Twenty-four lawmakers on Friday expressed support for the FAA’s oversight of the early September Space Exploration Technology Corp. (SpaceX) anomaly at Cape Canaveral Air Force Station, Fla.
“We are pleased that FAA is maintaining a strong and prudent oversight role that appropriately draws upon private sector insight in ensuring a robust investigative process and safe return to flight for SpaceX,” the lawmakers said in a letter to FAA Administrator Michael Huerta, Air Force Secretary Deborah James and NASA Administrator Charles Bolden. “We encourage FAA to continue to leverage its considerable investigative expertise to help SpaceX come to resolution swiftly and safely and we urge FAA to continue implementing its role in accordance with applicable federal law.”
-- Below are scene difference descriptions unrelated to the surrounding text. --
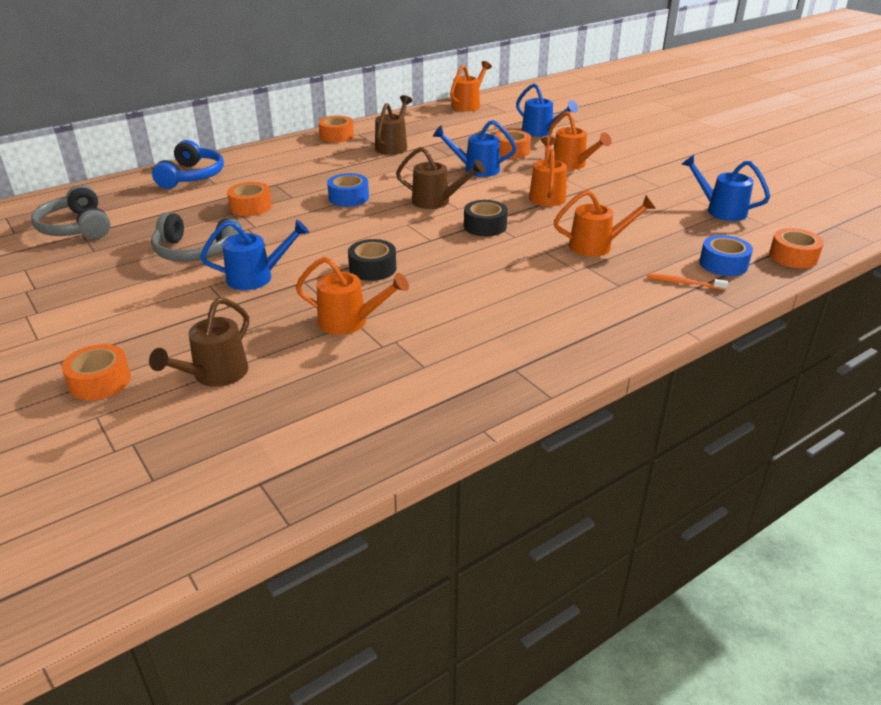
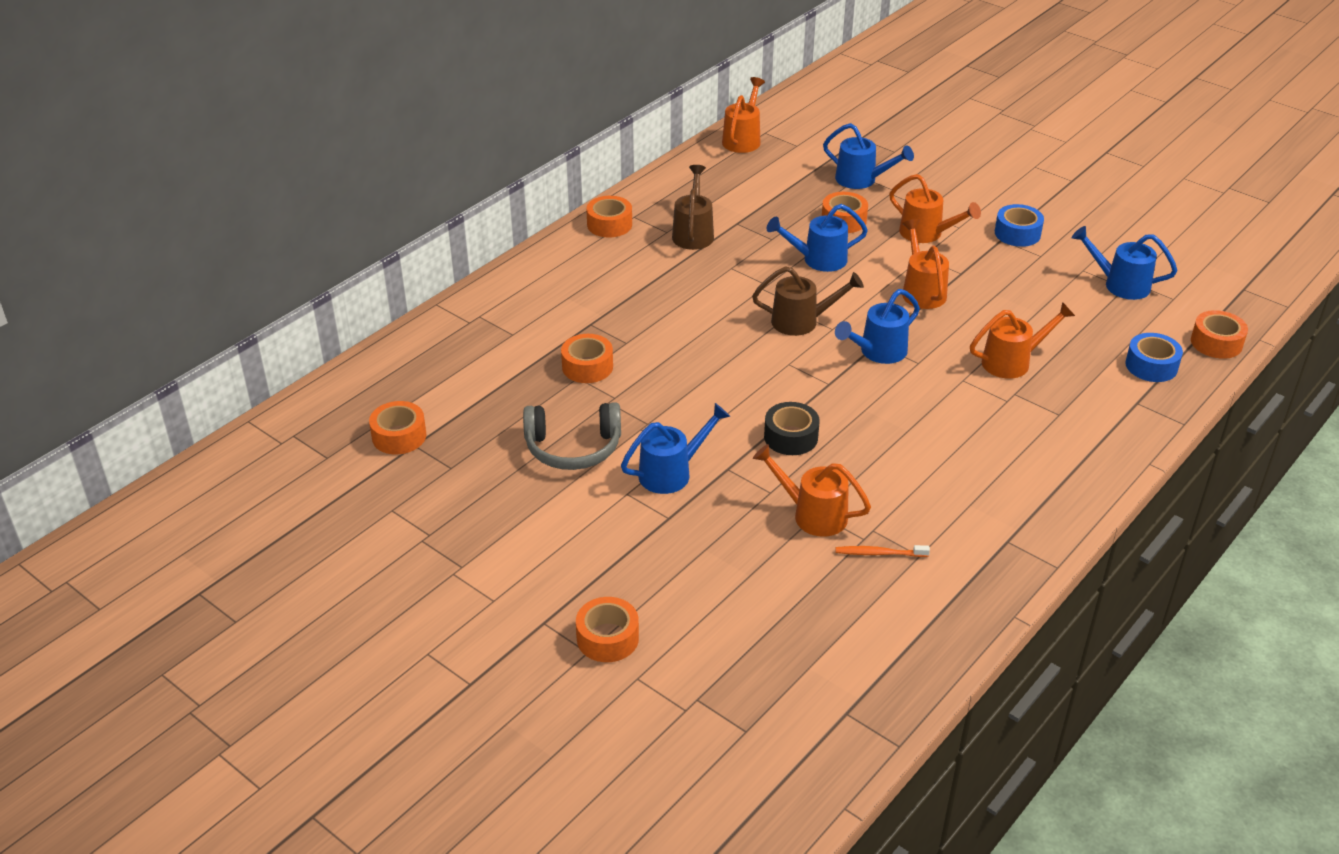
camera: 15 degrees left, 5 degrees up
(76, 227) = (399, 436): grey headphones -> orange tape
(192, 176) = (475, 327): blue headphones -> none
(215, 375) = (719, 607): brown watering can -> none
(348, 198) = (695, 332): blue tape -> blue tape (1017, 233)
(350, 322) = (812, 514): orange watering can -> orange watering can turned 150 degrees counterclockwise
(485, 226) = (878, 352): black tape -> blue watering can
(683, 283) = (1122, 399): orange toothbrush -> orange toothbrush (879, 553)

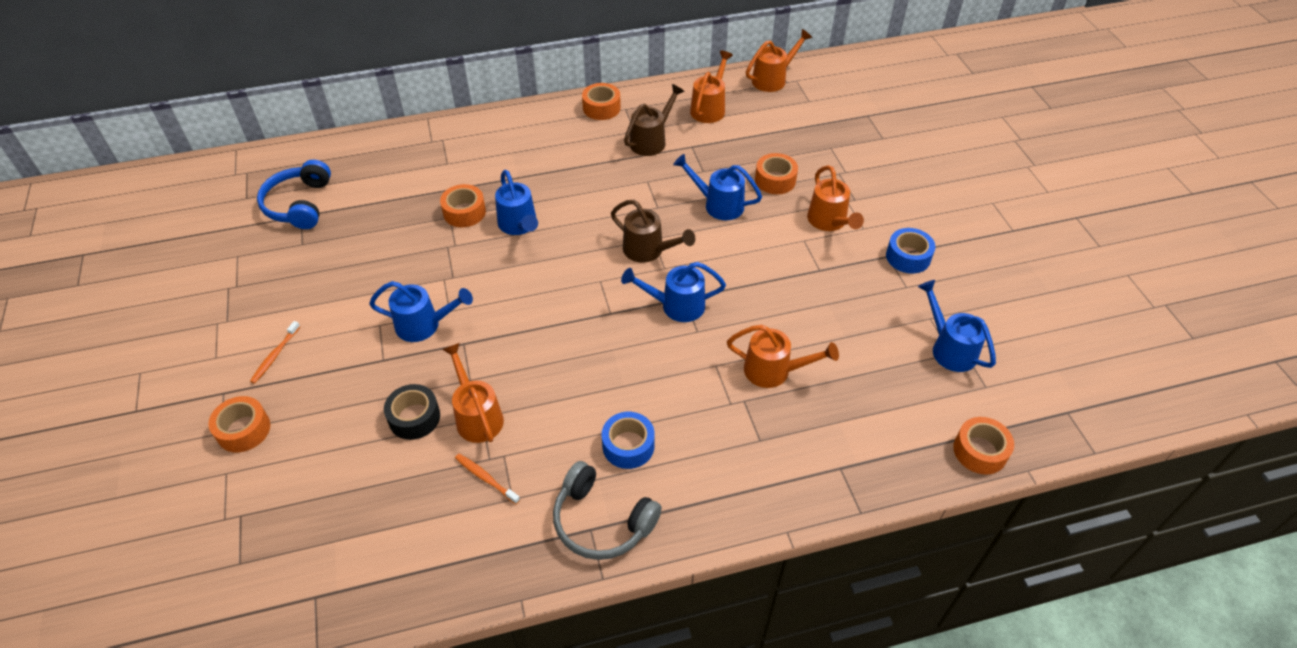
camera: 35 degrees right, 10 degrees up
(399, 436) = (299, 204): orange tape -> blue headphones
(555, 568) = (275, 356): none -> orange toothbrush
(573, 448) = (386, 270): grey headphones -> grey headphones (602, 521)
(791, 437) = (533, 342): black tape -> black tape (414, 417)
(861, 180) = (828, 152): blue watering can -> blue watering can (519, 225)
(922, 291) = (769, 270): orange watering can -> orange watering can (709, 108)
(1151, 366) = (892, 440): blue tape -> blue tape (628, 446)

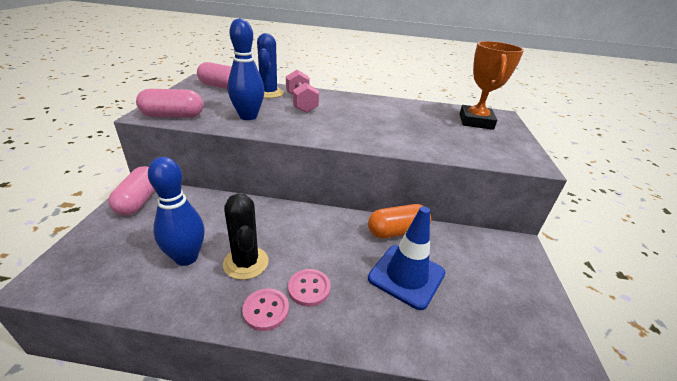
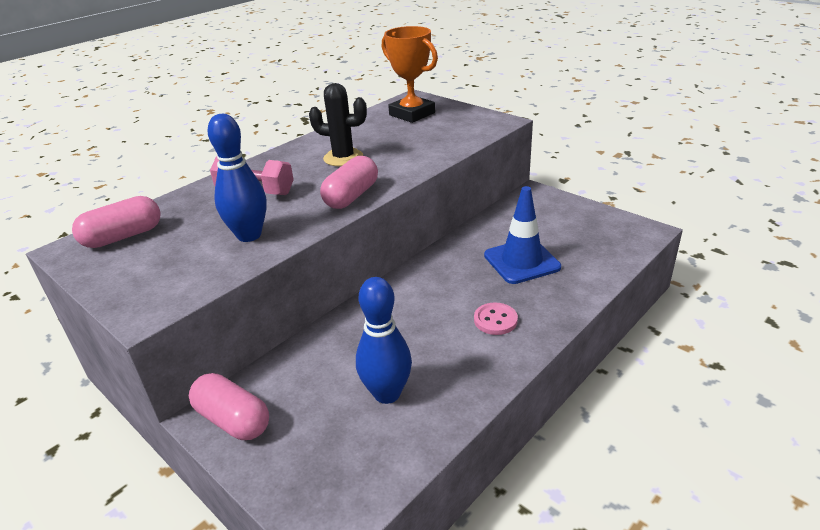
camera: 50 degrees left, 0 degrees up
(173, 116) = (177, 292): pink capsule -> pink capsule (351, 196)
(246, 263) = (431, 351): black cactus -> black cactus (343, 158)
(266, 310) = (502, 354): pink button -> none
(268, 93) = (195, 206): blue cactus -> none
(397, 231) = (466, 244): orange capsule -> none

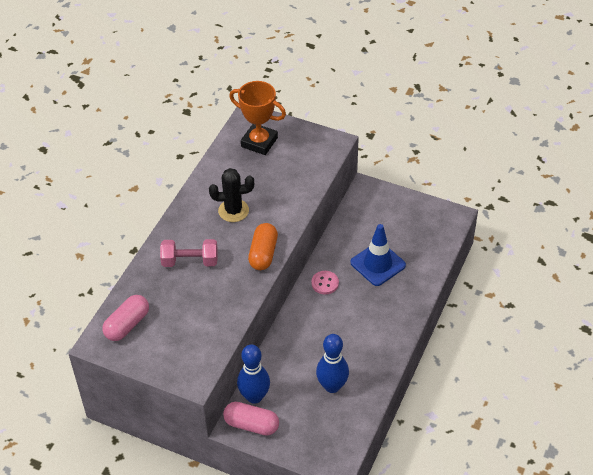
camera: 20 degrees left, 15 degrees up
(249, 235) = (215, 305): blue bowling pin -> blue bowling pin (254, 396)
(351, 196) = (263, 254): pink capsule -> orange capsule
(495, 320) = (376, 319): pink button -> pink button (325, 283)

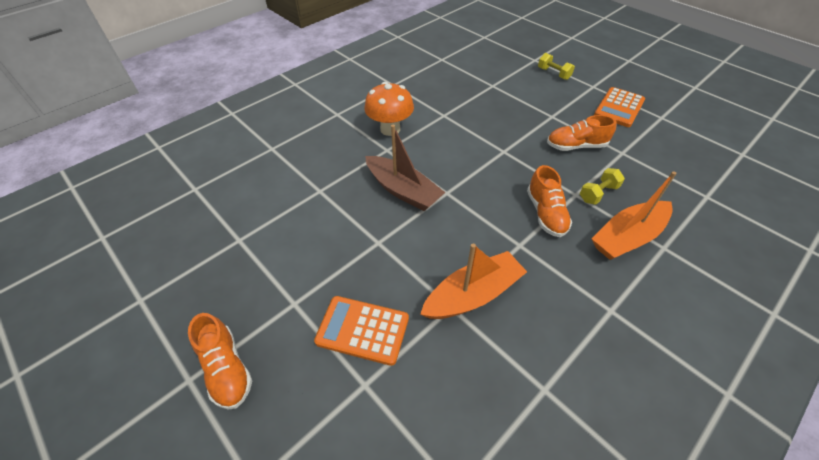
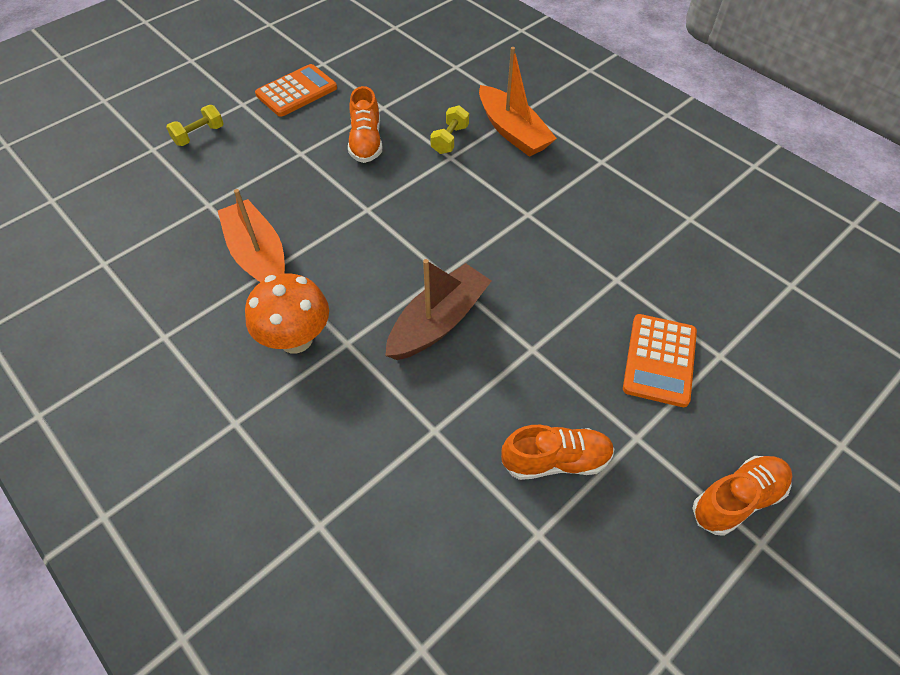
camera: 90 degrees left, 5 degrees up
(473, 294) = (599, 259): orange boat -> orange boat (258, 255)
(545, 213) = (480, 186): orange shoe -> orange shoe (555, 460)
(598, 193) = (450, 139): yellow dumbbell -> yellow dumbbell turned 60 degrees clockwise
(619, 108) = (296, 91): orange calculator -> orange calculator turned 75 degrees counterclockwise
A previous letter sent Sept. 29 from congressional advocates of SpaceX-rival United Launch Alliance (ULA) called for NASA and the Air Force to ensure that proper investigative engineering rigor is applied to the anomaly investigation. The 10 lawmakers also called for this to ensure that outcomes are sufficient to prevent NASA and military launch mishaps in the future. SpaceX is under contract from both the Air Force and NASA. The company is currently performing NASA Commercial Resupply Services (CRS) missions to the International Space Station (ISS) but has yet to perform an Air Force mission.
SpaceX is suggesting a large breach in the cryogenic helium system of the Falcon 9’s second stage liquid oxygen tank was the cause of the explosion during pre-flight testing. SpaceX spokesman John Taylor said Wednesday no additional information was available regarding the anomaly investigation. The company said the fault tree and data review process has exonerated any connection with a 2015 failure shortly after launch during a CRS mission. The accident investigation team looking into September’s anomaly is composed of SpaceX, the FAA, NASA, Air Force and industry experts (Defense Daily, Sept. 23).
Not only are ULA and SpaceX in a bitter competition for military launch supremacy but so are both companies’ Capitol Hill backers. ULA, a joint venture of Lockheed Martin [LMT] and Boeing [BA], said it bid for the Air Force’s Global Positioning System III-3 (GPS III-3) contract, likely giving the Air Force its first true competition for a military launch mission.